The technical root cause lies in the inadequate validation and resource management within the polling transport implementation. When processing invalid binary POST requests, the system fails to properly close HTTP response channels, leading to resource leakage and connection exhaustion. This behavior creates a state where server resources remain occupied indefinitely, preventing new legitimate connections from being established and effectively rendering the service unavailable to authorized users. The vulnerability operates at the protocol level within the Engine.IO transport layer, specifically affecting how binary data is handled during polling operations.

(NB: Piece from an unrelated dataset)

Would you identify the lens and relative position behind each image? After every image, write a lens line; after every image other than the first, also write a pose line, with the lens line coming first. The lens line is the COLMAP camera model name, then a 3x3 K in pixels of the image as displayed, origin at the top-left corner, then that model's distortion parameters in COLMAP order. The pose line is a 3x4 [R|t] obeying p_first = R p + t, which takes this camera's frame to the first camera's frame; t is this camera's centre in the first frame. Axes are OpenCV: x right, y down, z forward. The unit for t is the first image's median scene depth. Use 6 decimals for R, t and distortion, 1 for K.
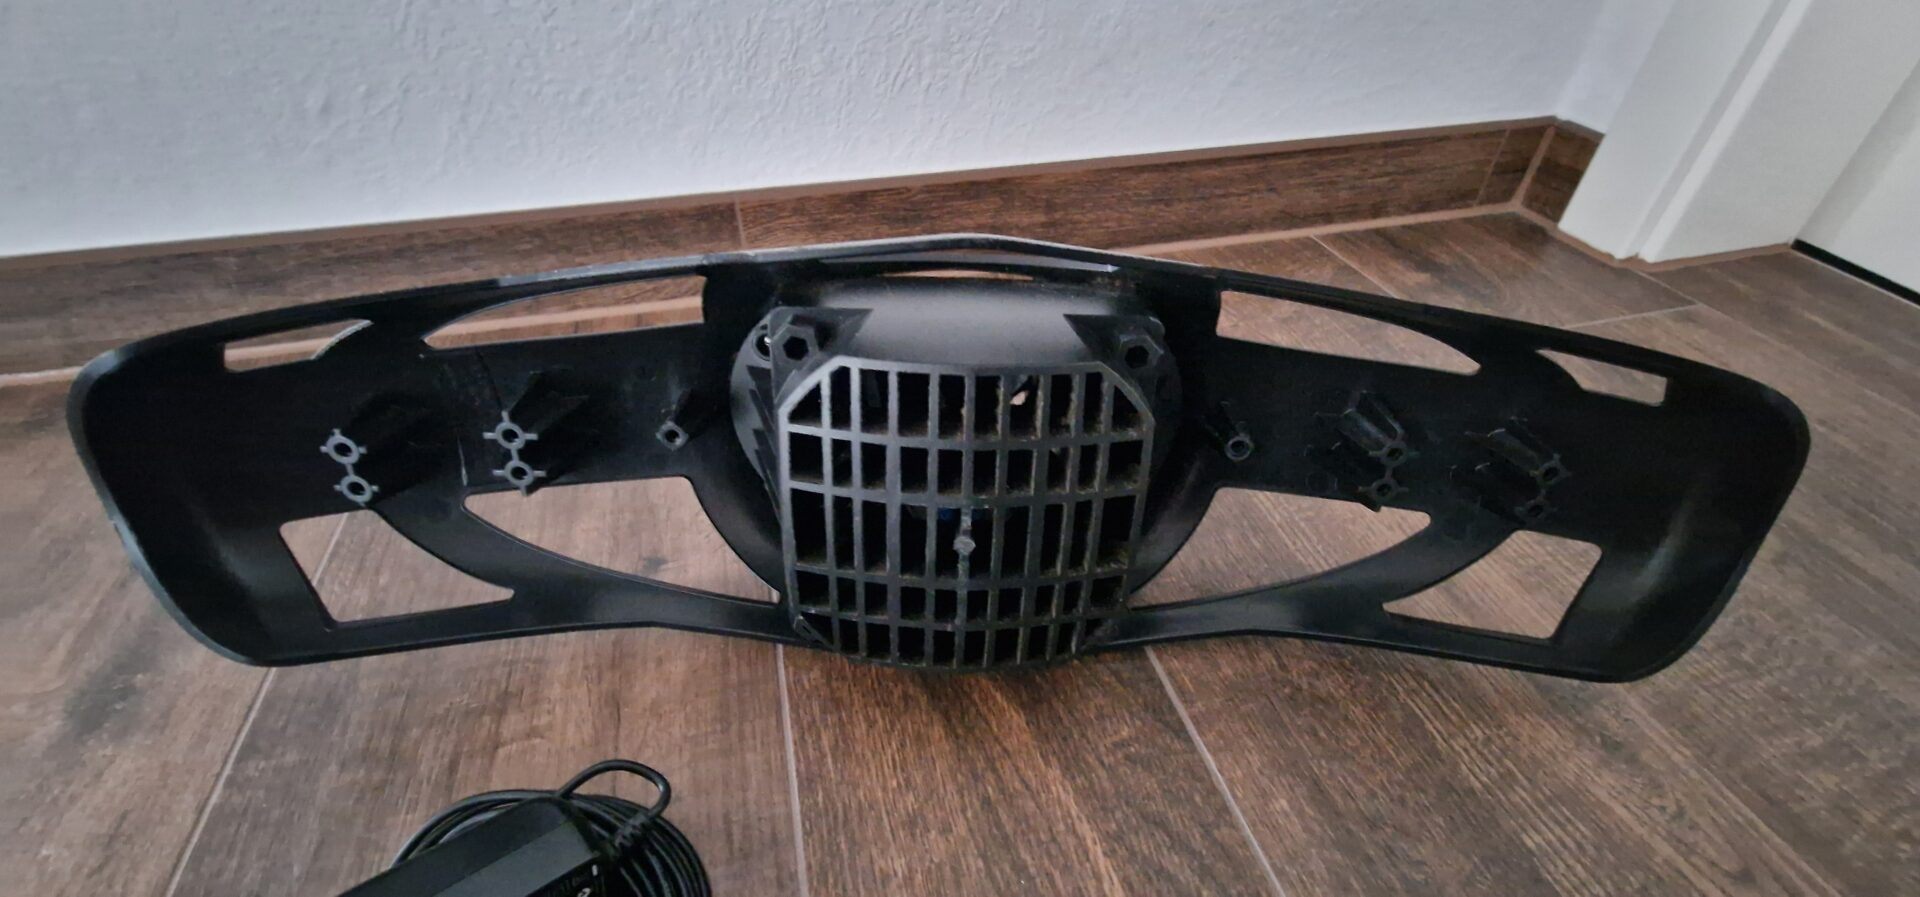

From an operational perspective, this vulnerability enables unauthenticated attackers to perform resource exhaustion attacks against Socket.IO servers without requiring any authentication credentials or privileged access. The attack vector is particularly dangerous because it can be executed by anyone capable of sending malformed HTTP requests to the target server, making it accessible to a broad range of threat actors. The impact extends beyond simple service disruption as it can cause cascading failures in applications relying on real-time communication features, potentially affecting critical infrastructure or user-facing services.
The fix implemented in version 6.6.7 addresses this issue by ensuring proper HTTP response closure mechanisms are enforced during invalid binary POST request processing. This remediation aligns with security best practices for resource management and connection handling within web protocols. Organizations should prioritize upgrading to version 6.6.7 or later to mitigate this vulnerability, as the fix directly addresses the improper resource cleanup that enabled the denial-of-service condition.
This vulnerability classifies under CWE-400, specifically related to resource exhaustion due to improper response handling, and aligns with ATT&CK technique T1499.004 for network denial of service attacks. The attack pattern demonstrates characteristics consistent with resource-based attacks targeting connection management within real-time communication frameworks, emphasizing the importance of robust input validation and proper resource cleanup in high-availability systems.